(Beginning of Dataset content)

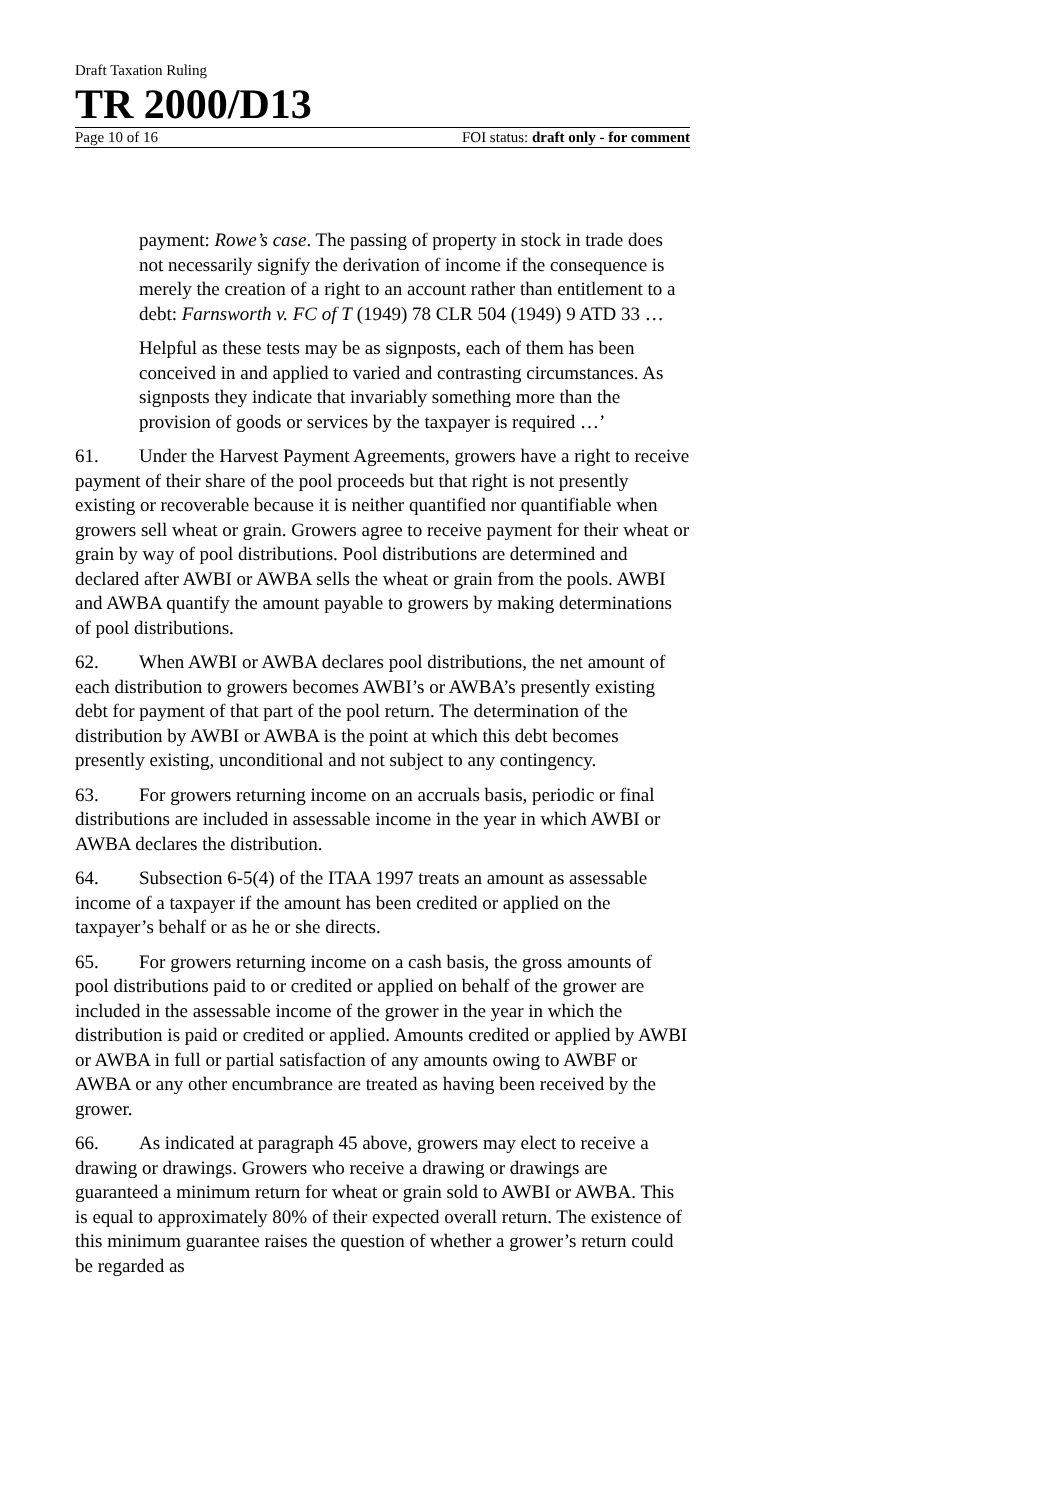Draft Taxation Ruling
TR 2000/D13
Page 10 of 16 FOI status: draft only - for comment
payment: Rowe’s case. The passing of property in stock in trade does not necessarily signify the derivation of income if the consequence is merely the creation of a right to an account rather than entitlement to a debt: Farnsworth v. FC of T (1949) 78 CLR 504 (1949) 9 ATD 33 …
Helpful as these tests may be as signposts, each of them has been conceived in and applied to varied and contrasting circumstances. As signposts they indicate that invariably something more than the provision of goods or services by the taxpayer is required …’
61. Under the Harvest Payment Agreements, growers have a right to receive payment of their share of the pool proceeds but that right is not presently existing or recoverable because it is neither quantified nor quantifiable when growers sell wheat or grain. Growers agree to receive payment for their wheat or grain by way of pool distributions. Pool distributions are determined and declared after AWBI or AWBA sells the wheat or grain from the pools. AWBI and AWBA quantify the amount payable to growers by making determinations of pool distributions.
62. When AWBI or AWBA declares pool distributions, the net amount of each distribution to growers becomes AWBI’s or AWBA’s presently existing debt for payment of that part of the pool return. The determination of the distribution by AWBI or AWBA is the point at which this debt becomes presently existing, unconditional and not subject to any contingency.
63. For growers returning income on an accruals basis, periodic or final distributions are included in assessable income in the year in which AWBI or AWBA declares the distribution.
64. Subsection 6-5(4) of the ITAA 1997 treats an amount as assessable income of a taxpayer if the amount has been credited or applied on the taxpayer’s behalf or as he or she directs.
65. For growers returning income on a cash basis, the gross amounts of pool distributions paid to or credited or applied on behalf of the grower are included in the assessable income of the grower in the year in which the distribution is paid or credited or applied. Amounts credited or applied by AWBI or AWBA in full or partial satisfaction of any amounts owing to AWBF or AWBA or any other encumbrance are treated as having been received by the grower.
66. As indicated at paragraph 45 above, growers may elect to receive a drawing or drawings. Growers who receive a drawing or drawings are guaranteed a minimum return for wheat or grain sold to AWBI or AWBA. This is equal to approximately 80% of their expected overall return. The existence of this minimum guarantee raises the question of whether a grower’s return could be regarded as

(End of Dataset content)

Exercise aim ▸ With the line that has "payment: Rowe’s case." as the first and the line that has "Helpful as these" as the last, repeat exactly that run of lines above and no more.

Response ▸
payment: Rowe’s case. The passing of property in stock in trade does not necessarily signify the derivation of income if the consequence is merely the creation of a right to an account rather than entitlement to a debt: Farnsworth v. FC of T (1949) 78 CLR 504 (1949) 9 ATD 33 …
Helpful as these tests may be as signposts, each of them has been conceived in and applied to varied and contrasting circumstances. As signposts they indicate that invariably something more than the provision of goods or services by the taxpayer is required …’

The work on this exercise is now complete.